Baca Juga:Gudang Amunisi TNI AD di Madiun Meledak, Satu Prajurit Gugur
Jenazah Serda Hengki telah dikebumikan dengan upacara penghormatan di TPU Desa Sidorejo pada Kamis malam.
Di rumah duka yang terletak di Desa Sidorejo, Kecamatan Kebonsari, Kabupaten Madiun, suasana sunyi menyelimuti.
Hendri Siswo Susanto, kakak kandung almarhum, mengenang adiknya sebagai sosok yang tidak hanya religius, tetapi juga memiliki keteguhan hati yang luar biasa.
"Memang sejak SMA cita-citanya ingin jadi tentara," kenang Hendri, Jumat (17/7/2026) dikutip dari beritajatim.com--jaringan Suara.com.
Perjalanan karier Hengki bukanlah jalur yang mudah. Sebelum bertugas di Madiun, ia menghabiskan hampir 15 tahun masa dinasnya di belantara Timika, Papua.

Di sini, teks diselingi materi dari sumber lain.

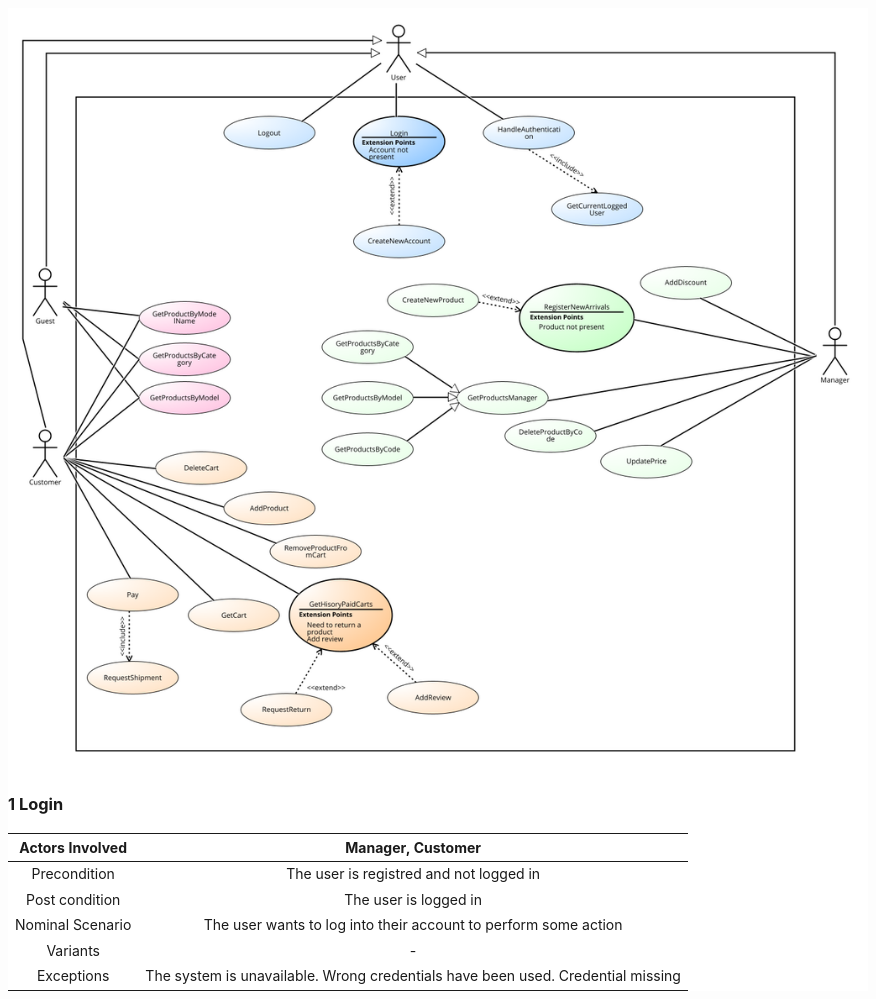 ![Use Case Diagram](diagrams/V2/UseCaseDiagramV2.2.png)

### 1 Login

| Actors Involved  | Manager, Customer |
| :--------------: | :------------------------------------------------------------------: |
|   Precondition   | The user is registred and not logged in |
|  Post condition  | The user is logged in |
| Nominal Scenario | The user wants to log into their account to perform some action |
|     Variants     | - |
|    Exceptions    | The system is unavailable. Wrong credentials have been used. Credential missing |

Baca Juga:Oknum Pejabat Madiun Tertangkap Kamera Asyik Main Kartu Virtual saat Rapat Paripurna di DPRD
Di tanah konflik yang penuh tantangan itu, sang istri dan kedua anaknya setia menemani. Sekitar dua tahun lalu, ia mendapat penempatan di Madiun, pulang ke kampung halaman agar bisa lebih dekat dengan keluarga besar.
Kematian Serda Hengki menyisakan luka yang menganga karena datang begitu tiba-tiba. Tidak ada firasat buruk, tidak ada mimpi aneh.

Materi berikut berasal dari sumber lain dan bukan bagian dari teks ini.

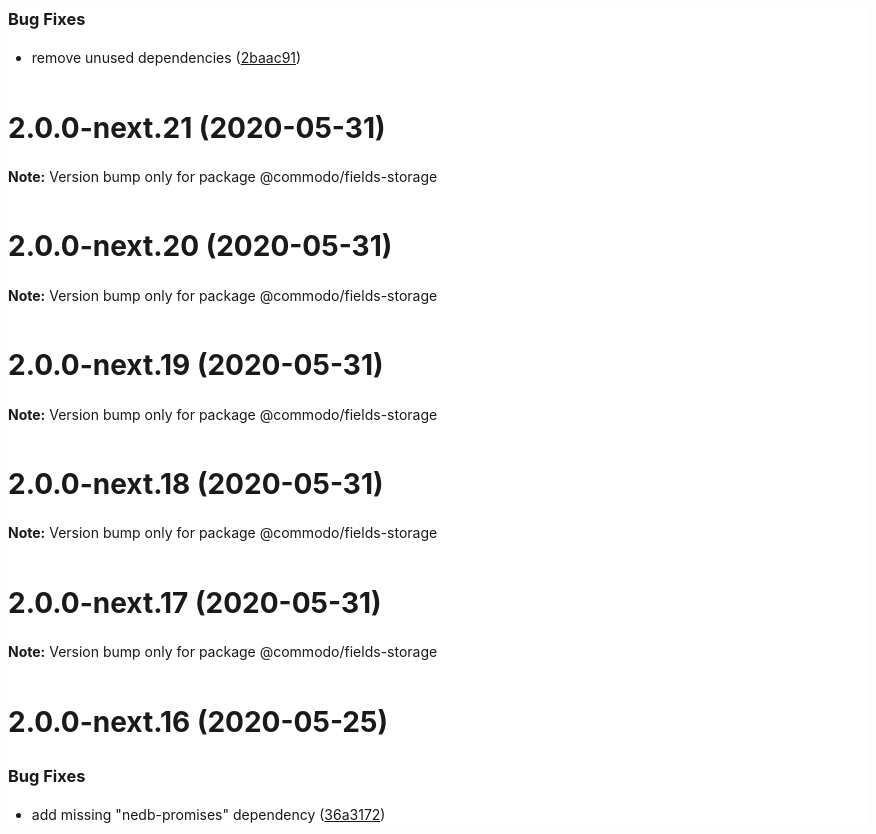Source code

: 
### Bug Fixes

* remove unused dependencies ([2baac91](https://github.com/webiny/commodo/commit/2baac9175a21cd05dc071efc54593cf6ca0e0648))





# 2.0.0-next.21 (2020-05-31)

**Note:** Version bump only for package @commodo/fields-storage





# 2.0.0-next.20 (2020-05-31)

**Note:** Version bump only for package @commodo/fields-storage





# 2.0.0-next.19 (2020-05-31)

**Note:** Version bump only for package @commodo/fields-storage





# 2.0.0-next.18 (2020-05-31)

**Note:** Version bump only for package @commodo/fields-storage





# 2.0.0-next.17 (2020-05-31)

**Note:** Version bump only for package @commodo/fields-storage





# 2.0.0-next.16 (2020-05-25)


### Bug Fixes

* add missing "nedb-promises" dependency ([36a3172](https://github.com/webiny/commodo/commit/36a317222d49b860f09512fbc48f56a977a0245e))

Komunikasi terakhir berjalan seperti biasa, penuh kehangatan melalui sambungan telepon. Bahkan, tiga hari sebelum maut menjemput, Hengki sempat menemui ibundanya.
"Kami sekeluarga tidak ada firasat apa pun. Ibu, saya, maupun istrinya benar-benar tidak menyangka," ungkap Hendri.
Kini, sang prajurit telah pergi. Ia meninggalkan seorang istri yang harus tegar membesarkan dua buah hati. Si sulung yang baru duduk di kelas VI SD dan si bungsu yang masih menempuh pendidikan PAUD.
Kepala Dinas Penerangan TNI AD (Kadispenad), Brigjen TNI Donny Pramono, dalam keterangan resminya menyatakan bahwa insiden tersebut terjadi saat personel tengah melaksanakan prosedur perawatan amunisi. Selain gugurnya Serda Hengki, enam personel lainnya juga menjadi korban dengan tingkat luka yang bervariasi.